His red-zone interception Sunday against the Vikings came on fourth down when he wanted to give a pass-catcher a chance, but it continues a pattern of leaving points on the field.
"It comes down to the guys on the field making the right plays," Allen said Sunday after the game. "We were horrendous in the red zone and that's again on my shoulders. We've got to clean it up for sure."
A sleeper team in OBJ sweepstakes
I wrote Sunday morning about the likely sleeper team or teams that would be lurking for Odell Beckham Jr.'s services. Talking with folks around the league on Sunday afternoon, the final undefeated team in the NFL came to my head.
I'm not sourcing anything here, to be clear. But wouldn't OBJ to the Philadelphia Eagles make a ton of sense?
You have a team in a major market like Philly. You have a young, ascending quarterback in Jalen Hurts who just about anyone in the league would want to play with. The 8-0 Eagles are obviously contending now and very likely will in the coming years. And similar to the "get in where you fit in" scheme he enjoyed with the Rams last year, the Eagles would offer something similar with A.J. Brown as the established No. 1, a great tight end in Dallas Goedert and a fantastic second-year player in DeVonta Smith.
Most importantly, a team is going to have to figure out a contract for Beckham.
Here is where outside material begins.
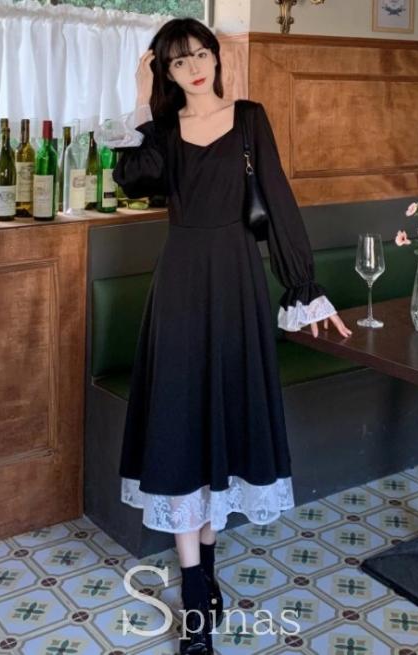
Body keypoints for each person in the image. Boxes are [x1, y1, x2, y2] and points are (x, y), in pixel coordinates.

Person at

Eagles GM Howie Roseman absolutely crushed the offseason by getting James Bradberry and C.J. Gardner-Johnson, and he continued last month with acquiring Robert Quinn and having the Bears pay the majority of his remaining salary for 2022.
Commanders growing hardened to controversy
The Commanders have a chance to get back to .500 tonight with a win against the aforementioned Eagles. If they do it, it'll be because they didn't let the outside noise distract them this past week.
After a bizarre statement Wednesday night from the team that has been ascribed to anonymous lawyers, Commanders head coach Ron Rivera spoke to the team Thursday morning where he told them they have to focus on what they can control. He stressed to keep the focus on themselves.
Rookie running back Brian Robinson seemed unbothered by being unnecessarily included in the statement when he met with the media last week. The Commanders spoke with Robinson in an effort to smooth things over and he seemed to respond well to it.
I don't get the sense right now that players are growing some hardened resentment to the controversies. The strongest word I heard used this past week related to player feelings was "irked."
And speaking of irked, those who wish for Dan Snyder to sell the team may have reason to be miffed at the D.C. attorney general following his civil lawsuit filed last week. One source I spoke with made the point that the lawsuit — which has Snyder, the Commanders, the NFL and Roger Goodell as defendants — realigns the NFL with Snyder, once again making the league defend the Washington owner whether it wants to or not.
Snyder has seemingly been on an island the last few months. In defending itself in this sort of lawsuit, the NFL will also have to defend the Commanders and Snyder to a degree.